Прошло около получаса, и Василий вышел из белого здания ФСБ сразу в центр города, (изолятор находился рядом, во внутреннем здании, которое и вовсе не было видно с окрестных улиц). Снаружи главное здание, построенное в неоклассическом стиле, привлекало восторженные взгляды приезжих, восхищенных не столько архитектурой, сколько богатством отделки, натуральными мрамором и гранитом, вызывая естественный вопрос:
‒ Это музей? Театр?
И в ответ слышали грозный шёпот испугано оглядывающегося местного горожанина:
‒ ФСБ! Тихо! Мало ли, вдруг заберут, а там поди разберись! Тут вам не там, тут Россия!
Вечернее солнце отбрасывало мягкий розовый свет на окружающие предметы, по улицам шли люди, они были озабочены своими проблемами и ни на что не обращали внимание. Василий, побывав в зазеркалье, пока не мог вернуться в мир живых людей. Медленно он шёл по широкой мостовой, нащупывая в кармане паспорт и банковскую карту, которую ему вернули. В голове крутились последние слова напутствия:
‒ Домой приедешь, не удивляйся, квартира опечатана, замки взломаны. Обыск был у тебя. Всё чин по чину, закон соблюли, ‒ Заиров, говоря это, опускал глаза в пол. ‒ Ноут, считай, того… Короче, сломали. Ну, остальное почти не тронули. Живи парень. Деньги на карточки признали незаконным доходом, как, впрочем, всё имущество и наличку, что нашли в доме. Вывезли даже кровать и холодильник, ‒ Джавдет поморщился, видно, вспомнив, куда и кому всё увезли. ‒ Оставили на развод тридцать тысяч, те, что тебе должны были выплатить при увольнении, скинули их на карту. Ну и всё – свободен.

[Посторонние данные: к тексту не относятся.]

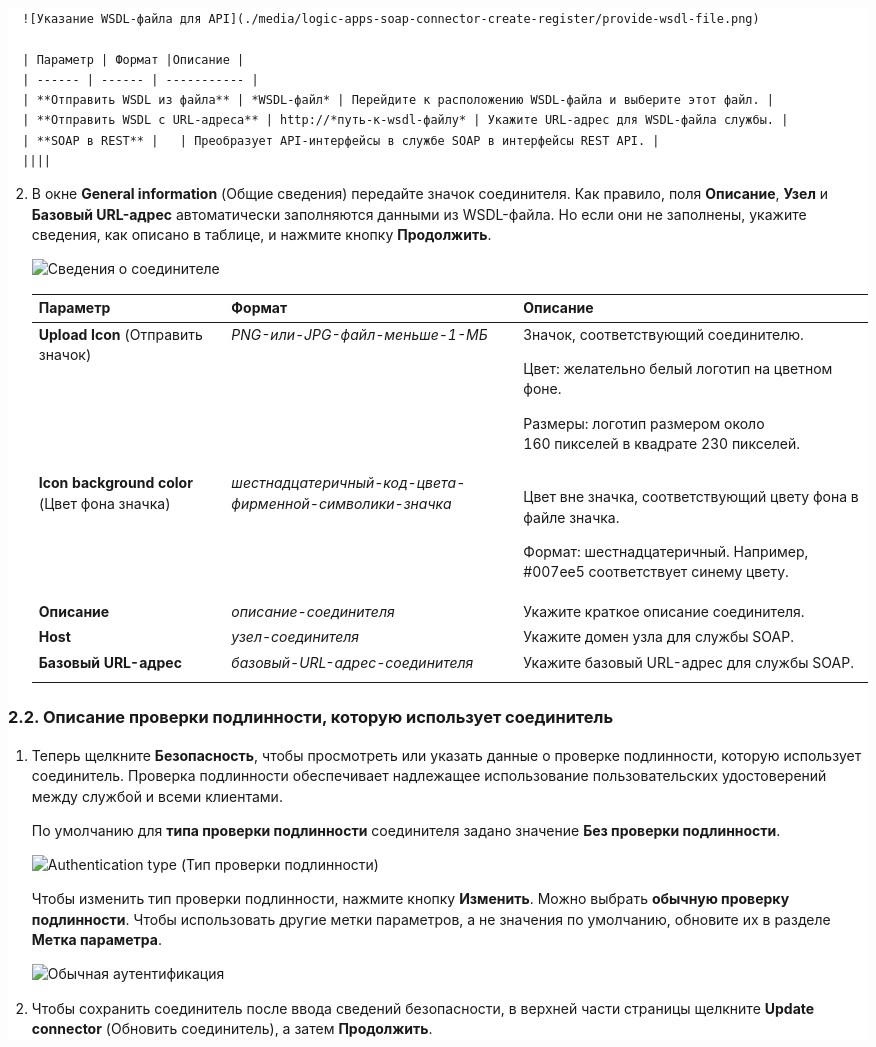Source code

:       ![Указание WSDL-файла для API](./media/logic-apps-soap-connector-create-register/provide-wsdl-file.png)

      | Параметр | Формат |Описание | 
      | ------ | ------ | ----------- | 
      | **Отправить WSDL из файла** | *WSDL-файл* | Перейдите к расположению WSDL-файла и выберите этот файл. | 
      | **Отправить WSDL с URL-адреса** | http://*путь-к-wsdl-файлу* | Укажите URL-адрес для WSDL-файла службы. | 
      | **SOAP в REST** |   | Преобразует API-интерфейсы в службе SOAP в интерфейсы REST API. | 
      |||| 

   2. В окне **General information** (Общие сведения) передайте значок соединителя. 
   Как правило, поля **Описание**, **Узел** и **Базовый URL-адрес** автоматически заполняются данными из WSDL-файла. 
   Но если они не заполнены, укажите сведения, как описано в таблице, и нажмите кнопку **Продолжить**. 

      ![Сведения о соединителе](./media/logic-apps-soap-connector-create-register/add-general-details.png)

      | Параметр | Формат | Описание | 
      | ----------------- | ------ | ----------- | 
      | **Upload Icon** (Отправить значок) | *PNG-или-JPG-файл-меньше-1-МБ* | Значок, соответствующий соединителю. <p>Цвет: желательно белый логотип на цветном фоне. <p>Размеры: логотип размером около 160 пикселей в квадрате 230 пикселей. | 
      | **Icon background color** (Цвет фона значка) | *шестнадцатеричный-код-цвета-фирменной-символики-значка* | <p>Цвет вне значка, соответствующий цвету фона в файле значка. <p>Формат: шестнадцатеричный. Например, #007ee5 соответствует синему цвету. | 
      | **Описание** | *описание-соединителя* | Укажите краткое описание соединителя. | 
      | **Host** | *узел-соединителя* | Укажите домен узла для службы SOAP. | 
      | **Базовый URL-адрес** | *базовый-URL-адрес-соединителя* | Укажите базовый URL-адрес для службы SOAP. | 
      |||| 

### <a name="2b-describe-the-authentication-that-your-connector-uses"></a>2.2. Описание проверки подлинности, которую использует соединитель

1. Теперь щелкните **Безопасность**, чтобы просмотреть или указать данные о проверке подлинности, которую использует соединитель. Проверка подлинности обеспечивает надлежащее использование пользовательских удостоверений между службой и всеми клиентами.

   По умолчанию для **типа проверки подлинности** соединителя задано значение **Без проверки подлинности**.
   
   ![Authentication type (Тип проверки подлинности)](./media/logic-apps-soap-connector-create-register/security-authentication-options.png)

   Чтобы изменить тип проверки подлинности, нажмите кнопку **Изменить**. Можно выбрать **обычную проверку подлинности**. Чтобы использовать другие метки параметров, а не значения по умолчанию, обновите их в разделе **Метка параметра**.

   ![Обычная аутентификация](./media/logic-apps-soap-connector-create-register/security.png)

   
2. Чтобы сохранить соединитель после ввода сведений безопасности, в верхней части страницы щелкните **Update connector** (Обновить соединитель), а затем **Продолжить**. 
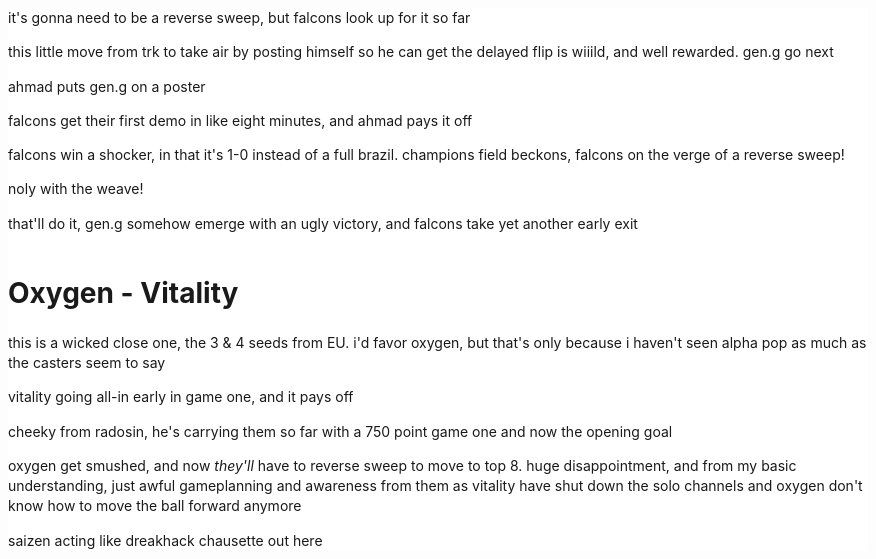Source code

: it's gonna need to be a reverse sweep, but falcons look up for it so far
<iframe src="https://clips.twitch.tv/embed?clip=TrappedWanderingCheesecakeMau5-Zo8hLJxG0SKTmXX5&parent=mod-gg.github.io" frameborder="0" allowfullscreen="true" scrolling="no" height="378" width="620"></iframe>

this little move from trk to take air by posting himself so he can get the delayed flip is wiiild, and well rewarded. gen.g go next
<iframe src="https://clips.twitch.tv/embed?clip=RefinedCoyDugongJonCarnage-jWCZDN7eJP4s-TaW&parent=mod-gg.github.io" frameborder="0" allowfullscreen="true" scrolling="no" height="378" width="620"></iframe>

ahmad puts gen.g on a poster
<iframe src="https://clips.twitch.tv/embed?clip=BlatantInterestingPoultryMikeHogu-HUFpejTqF202StQp&parent=mod-gg.github.io" frameborder="0" allowfullscreen="true" scrolling="no" height="378" width="620"></iframe>

falcons get their first demo in like eight minutes, and ahmad pays it off
<iframe src="https://clips.twitch.tv/embed?clip=PerfectTriumphantWebFUNgineer-cbbA-NbVnW2QL0-5&parent=mod-gg.github.io" frameborder="0" allowfullscreen="true" scrolling="no" height="378" width="620"></iframe>

falcons win a shocker, in that it's 1-0 instead of a full brazil. champions field beckons, falcons on the verge of a reverse sweep!

noly with the weave!
<iframe src="https://clips.twitch.tv/embed?clip=LazyHappyChamoisPlanking-g4meiasgLLh1DIdH&parent=mod-gg.github.io" frameborder="0" allowfullscreen="true" scrolling="no" height="378" width="620"></iframe>

that'll do it, gen.g somehow emerge with an ugly victory, and falcons take yet another early exit

# Oxygen - Vitality

this is a wicked close one, the 3 & 4 seeds from EU. i'd favor oxygen, but that's only because i haven't seen alpha pop as much as the casters seem to say

vitality going all-in early in game one, and it pays off
<iframe src="https://clips.twitch.tv/embed?clip=EnergeticDullPancakeSaltBae-2i3rDdqVisUaa6Cf&parent=mod-gg.github.io" frameborder="0" allowfullscreen="true" scrolling="no" height="378" width="620"></iframe>

cheeky from radosin, he's carrying them so far with a 750 point game one and now the opening goal
<iframe src="https://clips.twitch.tv/embed?clip=DifferentCrunchyGrassKappaClaus-KgRWaZMAbd_u2pxg&parent=mod-gg.github.io" frameborder="0" allowfullscreen="true" scrolling="no" height="378" width="620"></iframe>

oxygen get smushed, and now _they'll_ have to reverse sweep to move to top 8. huge disappointment, and from my basic understanding, just awful gameplanning and awareness from them as vitality have shut down the solo channels and oxygen don't know how to move the ball forward anymore

saizen acting like dreakhack chausette out here
<iframe src="https://clips.twitch.tv/embed?clip=FurtiveTriangularAyeayeUnSane-ys-Nj4cpteAj5fsW&parent=mod-gg.github.io" frameborder="0" allowfullscreen="true" scrolling="no" height="378" width="620"></iframe>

Ваську вытолкнули в центр чужого города. Вновь обретённая свобода и тридцать тысяч рублей казались огромным счастьем и грели физика, пробуждая жажду действия. Теперь он владеет уникальным даром, освободился от Дуба и Казана. Жизнь прекрасна, начинается её самый интересный период. Впереди маячило большое и плотное счастье, как задница Жанки.
Пришельцы
Встреча
Уже который день шёл мелкий дождь, все предметы приобрели серый оттенок, всё пропиталось водой. Михалыч вышел из избы, надел сапоги, взгляд его когда-то синих глаз был тосклив. Возраст давал о себе знать, 65 лет ‒ не шутка.
Когда он родился, село было большое, и, как многое в те годы, носило звучное название «Красный путь». Куда путь, и почему красный, спрашивать было не принято, могли не так понять.